Data in this exercise START
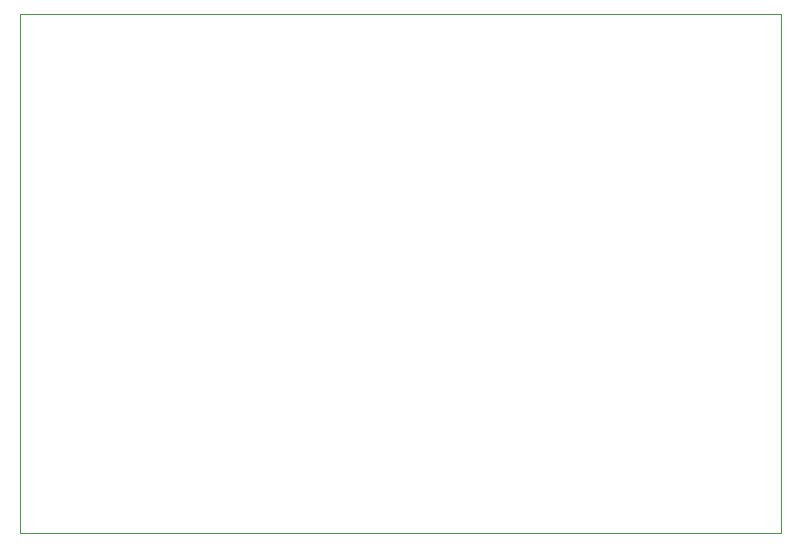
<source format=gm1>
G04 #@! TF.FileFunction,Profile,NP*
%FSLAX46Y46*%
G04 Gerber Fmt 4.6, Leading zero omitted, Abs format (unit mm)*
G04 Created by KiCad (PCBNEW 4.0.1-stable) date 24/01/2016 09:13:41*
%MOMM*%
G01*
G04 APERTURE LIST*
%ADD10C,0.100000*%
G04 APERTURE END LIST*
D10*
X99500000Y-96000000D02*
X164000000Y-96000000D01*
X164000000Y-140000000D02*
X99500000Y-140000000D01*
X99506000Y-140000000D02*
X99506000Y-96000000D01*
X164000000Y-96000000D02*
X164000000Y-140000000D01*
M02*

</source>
Data in this exercise END
How to complete this task -> For every entry above, write it out exactly and remove any image.

Result ->
<source format=gm1>
G04 #@! TF.FileFunction,Profile,NP*
%FSLAX46Y46*%
G04 Gerber Fmt 4.6, Leading zero omitted, Abs format (unit mm)*
G04 Created by KiCad (PCBNEW 4.0.1-stable) date 24/01/2016 09:13:41*
%MOMM*%
G01*
G04 APERTURE LIST*
%ADD10C,0.100000*%
G04 APERTURE END LIST*
D10*
X99500000Y-96000000D02*
X164000000Y-96000000D01*
X164000000Y-140000000D02*
X99500000Y-140000000D01*
X99506000Y-140000000D02*
X99506000Y-96000000D01*
X164000000Y-96000000D02*
X164000000Y-140000000D01*
M02*

</source>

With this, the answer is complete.